Christmas with Elvis Costello: Killing, cold, and a great catalog
By MARK GUARINO | Chicago Sun-Times
Dec 22, 2010 02:36AM
Christmas with Elvis Costello evidently does not include chestnuts roasting, sleigh bells ringing or children singing while dressed as Eskimos. Monday night at the Chicago Theatre, he paid homage to the season but in a way more expected from this acerbic rocker: a song about poisoning the family clan over the Christmas ham and another that imagines winter winds as tentacles coming to get you.
The holiday concert was in part an annual promotion for WXRT-FM (93.1) and also a chance for Costello to perform alone, armed with only his charisma and songbook. Both go far.
The single acoustic guitar in Costello’s hands wasn’t the only instrument in the room. The barest of settings illuminated just how potent his voice is, either reaching a high falsetto on songs like “Either Side of the Same Town,” or commanding a hushed authority on “I Hope,” a song from “National Ransom,” a new album. On the former, as well as “A Slow Drag With Josephine,” another new song, he strolled away from the microphone and sang without amplification. To his credit, the entire theater grew quiet and his voice carried all 3,600 seats.

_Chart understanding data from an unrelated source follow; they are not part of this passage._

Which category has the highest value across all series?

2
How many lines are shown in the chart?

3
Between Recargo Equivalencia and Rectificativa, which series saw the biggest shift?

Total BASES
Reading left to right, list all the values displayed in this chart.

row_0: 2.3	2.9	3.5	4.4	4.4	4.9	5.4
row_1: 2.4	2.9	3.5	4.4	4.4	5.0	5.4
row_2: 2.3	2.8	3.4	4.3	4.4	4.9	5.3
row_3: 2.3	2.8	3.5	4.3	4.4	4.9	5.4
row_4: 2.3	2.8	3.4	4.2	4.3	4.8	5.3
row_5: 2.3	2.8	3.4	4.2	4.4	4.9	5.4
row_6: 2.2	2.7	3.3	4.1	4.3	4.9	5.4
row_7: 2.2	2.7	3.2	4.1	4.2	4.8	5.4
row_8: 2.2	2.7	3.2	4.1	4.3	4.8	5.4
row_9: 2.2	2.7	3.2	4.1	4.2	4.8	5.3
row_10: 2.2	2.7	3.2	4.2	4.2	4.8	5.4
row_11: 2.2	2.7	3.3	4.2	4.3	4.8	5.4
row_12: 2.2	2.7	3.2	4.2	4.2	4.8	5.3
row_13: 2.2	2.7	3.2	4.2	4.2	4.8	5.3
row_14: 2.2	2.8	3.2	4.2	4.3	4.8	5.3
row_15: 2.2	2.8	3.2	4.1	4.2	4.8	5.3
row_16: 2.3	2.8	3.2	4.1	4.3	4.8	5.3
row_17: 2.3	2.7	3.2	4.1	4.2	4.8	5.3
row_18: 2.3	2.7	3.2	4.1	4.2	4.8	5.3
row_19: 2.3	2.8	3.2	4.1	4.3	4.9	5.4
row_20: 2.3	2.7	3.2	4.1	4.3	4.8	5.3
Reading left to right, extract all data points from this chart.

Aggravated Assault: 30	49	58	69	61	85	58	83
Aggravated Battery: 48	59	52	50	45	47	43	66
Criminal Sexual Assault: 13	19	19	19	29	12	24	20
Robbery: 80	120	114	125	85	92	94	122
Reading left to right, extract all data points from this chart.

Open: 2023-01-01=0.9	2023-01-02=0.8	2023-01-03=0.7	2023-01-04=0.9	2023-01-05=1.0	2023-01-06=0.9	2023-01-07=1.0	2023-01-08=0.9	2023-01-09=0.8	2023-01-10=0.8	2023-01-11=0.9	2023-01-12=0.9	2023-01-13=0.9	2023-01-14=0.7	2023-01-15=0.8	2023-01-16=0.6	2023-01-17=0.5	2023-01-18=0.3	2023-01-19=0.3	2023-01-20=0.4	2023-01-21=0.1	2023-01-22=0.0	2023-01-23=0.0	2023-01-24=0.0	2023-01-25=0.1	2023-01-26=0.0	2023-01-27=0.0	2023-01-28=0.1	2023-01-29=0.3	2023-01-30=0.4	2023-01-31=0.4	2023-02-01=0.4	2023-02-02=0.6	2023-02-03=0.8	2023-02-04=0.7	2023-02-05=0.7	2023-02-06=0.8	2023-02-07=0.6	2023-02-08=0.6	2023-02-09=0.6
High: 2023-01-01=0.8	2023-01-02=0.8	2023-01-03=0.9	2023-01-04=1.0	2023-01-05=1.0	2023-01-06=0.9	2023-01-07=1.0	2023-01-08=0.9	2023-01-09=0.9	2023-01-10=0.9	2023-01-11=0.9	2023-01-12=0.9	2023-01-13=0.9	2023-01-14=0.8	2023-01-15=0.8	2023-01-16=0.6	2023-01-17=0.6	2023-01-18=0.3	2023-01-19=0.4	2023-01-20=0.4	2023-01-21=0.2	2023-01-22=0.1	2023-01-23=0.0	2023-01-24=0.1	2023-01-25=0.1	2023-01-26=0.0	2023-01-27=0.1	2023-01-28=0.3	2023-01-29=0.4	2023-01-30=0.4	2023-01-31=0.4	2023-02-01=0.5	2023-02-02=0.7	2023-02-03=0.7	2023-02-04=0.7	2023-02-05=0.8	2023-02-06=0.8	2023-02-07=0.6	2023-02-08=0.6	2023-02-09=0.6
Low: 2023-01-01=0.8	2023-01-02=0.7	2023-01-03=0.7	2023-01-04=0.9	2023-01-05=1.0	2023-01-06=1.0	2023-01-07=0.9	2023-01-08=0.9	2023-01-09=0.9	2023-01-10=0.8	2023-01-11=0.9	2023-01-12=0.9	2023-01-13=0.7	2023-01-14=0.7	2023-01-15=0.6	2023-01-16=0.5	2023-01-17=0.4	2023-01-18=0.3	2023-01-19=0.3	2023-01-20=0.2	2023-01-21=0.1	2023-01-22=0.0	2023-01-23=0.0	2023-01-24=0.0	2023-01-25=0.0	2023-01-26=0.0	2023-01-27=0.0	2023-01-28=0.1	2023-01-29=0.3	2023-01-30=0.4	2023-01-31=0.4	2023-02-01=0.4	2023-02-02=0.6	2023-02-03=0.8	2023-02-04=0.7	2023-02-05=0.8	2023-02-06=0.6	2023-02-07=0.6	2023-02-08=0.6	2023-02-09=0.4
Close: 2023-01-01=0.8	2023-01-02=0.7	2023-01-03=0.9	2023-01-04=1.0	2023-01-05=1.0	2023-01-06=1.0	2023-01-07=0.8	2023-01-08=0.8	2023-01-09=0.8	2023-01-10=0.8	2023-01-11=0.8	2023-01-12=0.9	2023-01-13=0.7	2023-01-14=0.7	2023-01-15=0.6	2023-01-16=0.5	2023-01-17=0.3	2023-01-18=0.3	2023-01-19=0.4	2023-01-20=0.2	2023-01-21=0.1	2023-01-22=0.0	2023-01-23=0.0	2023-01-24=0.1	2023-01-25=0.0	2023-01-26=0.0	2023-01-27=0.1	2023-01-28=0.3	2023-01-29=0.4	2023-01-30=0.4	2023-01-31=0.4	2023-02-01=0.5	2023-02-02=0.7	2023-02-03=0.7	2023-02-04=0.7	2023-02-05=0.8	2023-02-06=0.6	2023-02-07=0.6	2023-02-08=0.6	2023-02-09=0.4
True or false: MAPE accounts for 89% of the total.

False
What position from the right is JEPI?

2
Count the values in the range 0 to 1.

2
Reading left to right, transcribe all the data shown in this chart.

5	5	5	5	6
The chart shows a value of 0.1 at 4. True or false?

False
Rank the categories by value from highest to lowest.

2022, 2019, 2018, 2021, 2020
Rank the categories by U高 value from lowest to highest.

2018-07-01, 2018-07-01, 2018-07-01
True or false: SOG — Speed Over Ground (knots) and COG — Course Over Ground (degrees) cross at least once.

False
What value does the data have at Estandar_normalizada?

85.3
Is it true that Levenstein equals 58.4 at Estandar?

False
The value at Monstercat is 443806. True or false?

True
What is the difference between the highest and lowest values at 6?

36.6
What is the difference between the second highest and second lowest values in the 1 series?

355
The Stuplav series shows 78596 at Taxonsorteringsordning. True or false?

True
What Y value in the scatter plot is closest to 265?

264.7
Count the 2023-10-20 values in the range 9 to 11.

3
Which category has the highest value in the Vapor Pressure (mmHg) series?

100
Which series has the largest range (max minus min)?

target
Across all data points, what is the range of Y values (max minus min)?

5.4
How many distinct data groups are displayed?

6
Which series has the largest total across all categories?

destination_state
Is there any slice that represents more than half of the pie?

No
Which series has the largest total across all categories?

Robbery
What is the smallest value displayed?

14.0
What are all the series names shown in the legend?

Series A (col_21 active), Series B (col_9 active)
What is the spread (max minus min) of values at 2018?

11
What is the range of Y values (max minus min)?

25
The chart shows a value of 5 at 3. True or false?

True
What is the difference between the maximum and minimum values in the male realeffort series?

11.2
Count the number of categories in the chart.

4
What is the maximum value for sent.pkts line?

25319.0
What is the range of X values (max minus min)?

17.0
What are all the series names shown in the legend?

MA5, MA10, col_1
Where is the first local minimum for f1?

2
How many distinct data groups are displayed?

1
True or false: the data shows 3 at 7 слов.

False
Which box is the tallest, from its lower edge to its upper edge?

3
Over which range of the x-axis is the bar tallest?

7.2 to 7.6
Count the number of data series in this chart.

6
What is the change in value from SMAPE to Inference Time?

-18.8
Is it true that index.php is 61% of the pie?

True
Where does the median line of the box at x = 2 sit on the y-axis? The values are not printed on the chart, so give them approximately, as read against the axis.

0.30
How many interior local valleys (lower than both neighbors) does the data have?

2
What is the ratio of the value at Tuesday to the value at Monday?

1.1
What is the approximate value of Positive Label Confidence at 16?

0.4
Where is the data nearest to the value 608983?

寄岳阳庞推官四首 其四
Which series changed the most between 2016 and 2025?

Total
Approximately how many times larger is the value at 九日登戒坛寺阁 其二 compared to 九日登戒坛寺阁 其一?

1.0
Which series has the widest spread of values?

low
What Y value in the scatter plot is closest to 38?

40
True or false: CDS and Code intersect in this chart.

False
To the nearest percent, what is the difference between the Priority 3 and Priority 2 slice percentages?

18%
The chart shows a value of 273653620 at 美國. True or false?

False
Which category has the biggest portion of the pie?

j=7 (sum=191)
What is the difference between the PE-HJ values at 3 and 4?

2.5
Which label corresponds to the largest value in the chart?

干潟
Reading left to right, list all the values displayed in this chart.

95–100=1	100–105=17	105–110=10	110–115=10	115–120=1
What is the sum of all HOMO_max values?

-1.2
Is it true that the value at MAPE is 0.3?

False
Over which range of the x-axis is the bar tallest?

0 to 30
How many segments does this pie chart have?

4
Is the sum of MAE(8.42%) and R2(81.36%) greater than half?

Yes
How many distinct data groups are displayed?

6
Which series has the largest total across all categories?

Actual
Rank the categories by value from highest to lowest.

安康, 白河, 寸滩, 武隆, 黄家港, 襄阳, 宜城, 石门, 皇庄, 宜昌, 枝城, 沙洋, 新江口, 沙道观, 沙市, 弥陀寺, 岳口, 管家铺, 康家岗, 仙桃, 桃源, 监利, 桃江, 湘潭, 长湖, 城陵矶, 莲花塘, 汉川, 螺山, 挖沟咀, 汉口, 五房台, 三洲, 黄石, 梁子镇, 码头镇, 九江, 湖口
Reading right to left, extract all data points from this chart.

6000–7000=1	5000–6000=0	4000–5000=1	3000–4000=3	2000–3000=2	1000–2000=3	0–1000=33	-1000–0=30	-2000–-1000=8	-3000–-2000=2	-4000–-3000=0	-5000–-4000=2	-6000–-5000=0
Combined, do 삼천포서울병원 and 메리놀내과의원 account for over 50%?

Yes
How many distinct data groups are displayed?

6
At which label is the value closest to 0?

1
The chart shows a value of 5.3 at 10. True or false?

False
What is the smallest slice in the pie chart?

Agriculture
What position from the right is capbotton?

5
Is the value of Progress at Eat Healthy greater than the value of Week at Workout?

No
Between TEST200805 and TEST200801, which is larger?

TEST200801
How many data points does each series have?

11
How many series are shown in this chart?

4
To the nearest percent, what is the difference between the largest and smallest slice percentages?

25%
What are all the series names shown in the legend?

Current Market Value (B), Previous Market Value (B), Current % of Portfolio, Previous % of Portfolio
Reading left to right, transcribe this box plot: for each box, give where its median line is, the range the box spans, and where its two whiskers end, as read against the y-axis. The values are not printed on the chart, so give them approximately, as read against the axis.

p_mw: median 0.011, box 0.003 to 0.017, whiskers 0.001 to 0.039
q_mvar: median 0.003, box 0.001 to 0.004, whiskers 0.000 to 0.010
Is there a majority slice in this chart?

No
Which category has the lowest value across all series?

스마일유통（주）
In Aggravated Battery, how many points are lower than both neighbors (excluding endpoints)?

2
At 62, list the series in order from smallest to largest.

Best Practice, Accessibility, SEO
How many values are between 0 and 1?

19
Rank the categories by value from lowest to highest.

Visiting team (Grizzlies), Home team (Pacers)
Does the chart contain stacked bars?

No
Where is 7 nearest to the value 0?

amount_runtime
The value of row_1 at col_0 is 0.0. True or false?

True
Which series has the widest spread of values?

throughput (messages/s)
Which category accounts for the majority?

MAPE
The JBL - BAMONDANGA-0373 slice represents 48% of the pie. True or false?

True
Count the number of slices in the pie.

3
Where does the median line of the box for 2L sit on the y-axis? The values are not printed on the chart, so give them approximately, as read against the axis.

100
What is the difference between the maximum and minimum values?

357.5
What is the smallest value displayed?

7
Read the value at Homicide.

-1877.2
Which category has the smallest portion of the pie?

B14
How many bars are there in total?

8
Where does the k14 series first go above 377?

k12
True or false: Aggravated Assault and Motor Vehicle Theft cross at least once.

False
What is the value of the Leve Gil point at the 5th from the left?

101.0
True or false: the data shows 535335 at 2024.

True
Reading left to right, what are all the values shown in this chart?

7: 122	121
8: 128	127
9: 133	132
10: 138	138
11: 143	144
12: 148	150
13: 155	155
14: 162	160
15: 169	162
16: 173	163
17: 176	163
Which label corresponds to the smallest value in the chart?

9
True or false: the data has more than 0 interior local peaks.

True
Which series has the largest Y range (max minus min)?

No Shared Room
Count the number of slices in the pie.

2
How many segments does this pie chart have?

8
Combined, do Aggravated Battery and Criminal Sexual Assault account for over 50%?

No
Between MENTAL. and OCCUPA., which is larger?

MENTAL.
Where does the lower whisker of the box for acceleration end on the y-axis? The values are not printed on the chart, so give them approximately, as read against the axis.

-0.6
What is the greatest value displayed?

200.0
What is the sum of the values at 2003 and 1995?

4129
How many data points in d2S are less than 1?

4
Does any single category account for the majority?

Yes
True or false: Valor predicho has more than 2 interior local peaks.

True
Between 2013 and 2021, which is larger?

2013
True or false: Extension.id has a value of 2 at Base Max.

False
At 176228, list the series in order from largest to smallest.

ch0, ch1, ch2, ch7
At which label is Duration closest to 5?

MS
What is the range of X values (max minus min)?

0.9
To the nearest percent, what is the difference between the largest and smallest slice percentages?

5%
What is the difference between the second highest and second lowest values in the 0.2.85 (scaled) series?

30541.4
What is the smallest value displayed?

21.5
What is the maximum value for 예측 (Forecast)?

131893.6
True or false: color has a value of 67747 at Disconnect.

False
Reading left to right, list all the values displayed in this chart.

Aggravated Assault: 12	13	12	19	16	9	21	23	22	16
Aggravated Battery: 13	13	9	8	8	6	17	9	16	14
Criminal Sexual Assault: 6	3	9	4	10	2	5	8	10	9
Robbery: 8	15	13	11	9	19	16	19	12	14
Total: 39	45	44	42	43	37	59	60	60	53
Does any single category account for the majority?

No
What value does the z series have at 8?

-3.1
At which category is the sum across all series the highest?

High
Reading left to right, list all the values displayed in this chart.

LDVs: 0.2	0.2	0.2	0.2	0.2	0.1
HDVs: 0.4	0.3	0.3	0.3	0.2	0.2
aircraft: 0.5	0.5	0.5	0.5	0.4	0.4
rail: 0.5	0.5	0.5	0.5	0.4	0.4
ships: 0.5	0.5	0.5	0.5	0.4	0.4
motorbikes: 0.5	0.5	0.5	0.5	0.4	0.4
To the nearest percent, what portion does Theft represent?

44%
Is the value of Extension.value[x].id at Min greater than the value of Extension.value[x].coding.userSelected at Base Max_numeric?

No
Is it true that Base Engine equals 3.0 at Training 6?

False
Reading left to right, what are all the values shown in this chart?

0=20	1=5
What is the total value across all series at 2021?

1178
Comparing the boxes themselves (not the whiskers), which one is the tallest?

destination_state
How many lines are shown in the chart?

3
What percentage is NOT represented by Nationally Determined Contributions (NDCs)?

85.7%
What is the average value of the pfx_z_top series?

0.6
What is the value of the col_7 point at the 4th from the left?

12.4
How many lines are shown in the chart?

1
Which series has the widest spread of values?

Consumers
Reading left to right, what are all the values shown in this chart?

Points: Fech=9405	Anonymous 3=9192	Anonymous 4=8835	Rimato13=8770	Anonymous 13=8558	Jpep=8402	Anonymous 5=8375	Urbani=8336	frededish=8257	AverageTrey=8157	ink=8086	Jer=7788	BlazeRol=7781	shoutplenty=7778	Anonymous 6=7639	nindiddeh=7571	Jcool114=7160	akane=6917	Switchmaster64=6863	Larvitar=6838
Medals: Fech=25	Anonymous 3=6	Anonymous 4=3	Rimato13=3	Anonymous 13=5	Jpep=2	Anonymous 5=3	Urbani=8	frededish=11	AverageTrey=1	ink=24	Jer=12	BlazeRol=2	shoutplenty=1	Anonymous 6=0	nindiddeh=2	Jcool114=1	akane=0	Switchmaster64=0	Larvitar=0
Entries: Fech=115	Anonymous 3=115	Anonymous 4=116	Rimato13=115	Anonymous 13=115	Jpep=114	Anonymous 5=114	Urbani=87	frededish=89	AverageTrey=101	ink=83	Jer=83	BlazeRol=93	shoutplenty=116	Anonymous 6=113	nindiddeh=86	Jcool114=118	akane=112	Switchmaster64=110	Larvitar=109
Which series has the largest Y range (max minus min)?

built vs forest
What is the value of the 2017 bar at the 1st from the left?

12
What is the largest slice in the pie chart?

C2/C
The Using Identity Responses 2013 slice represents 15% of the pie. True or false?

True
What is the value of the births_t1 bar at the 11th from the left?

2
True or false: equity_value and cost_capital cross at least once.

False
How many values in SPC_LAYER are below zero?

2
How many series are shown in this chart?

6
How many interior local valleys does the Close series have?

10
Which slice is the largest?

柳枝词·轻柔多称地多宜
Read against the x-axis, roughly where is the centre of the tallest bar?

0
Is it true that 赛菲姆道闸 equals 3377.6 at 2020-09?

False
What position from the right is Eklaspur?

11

Songs mixed together casually. “New Amsterdam” turned into a tribute to John Lennon’s melancholia, including passages of “You’ve Got to Hide Your Love Away” and “I’m a Loser.” “Radio Sweetheart” blended into Van Morrison’s “Jackie Wilson Said,” and “So Like Candy” became “Don’t Let Me Be Misunderstood” by the Animals. Even “Allison,” saved for near the end, borrowed elements from musicals, “Over the Rainbow” and “Somewhere.”
The familiar became less so through versions that strayed from their originals. On “Watching the Detectives,” Costello created digitized loops from his electric guitar, resulting in layers of sound that in the end wasn’t successful but pried the audience away from expectations. More satisfying were “Beyond Belief,” its dizzying flow of words sounding particularly neurotic, and “God’s Comic,” from the days Costello used to write song portraits inked with deadly black humor.
Then there were those Christmas songs. On “St. Stephen’s Day Murders,” a song he co-wrote with Paddy Moloney of the Chieftains, Costello imagined a deadly family dinner the day after Christmas.
But the greatest contribution to the holiday canon may be “Winter Song,” a song Costello introduced from the late British folk-rock songwriter Alan Hull. The song turns the season on its head, connecting the menace of the winter gales to the personal cold front taking place on city sidewalks each day.
“Do you spare a thought for the homeless tramp who wishes he was dead / Or do you pull the bedclothes higher, dream of summertime instead?” Costello sang quietly, while sitting. With each verse, “Winter comes howling in.”
Then, just a half hour later, exiting into State St. as the first snow of an evening storm fell, it did for real.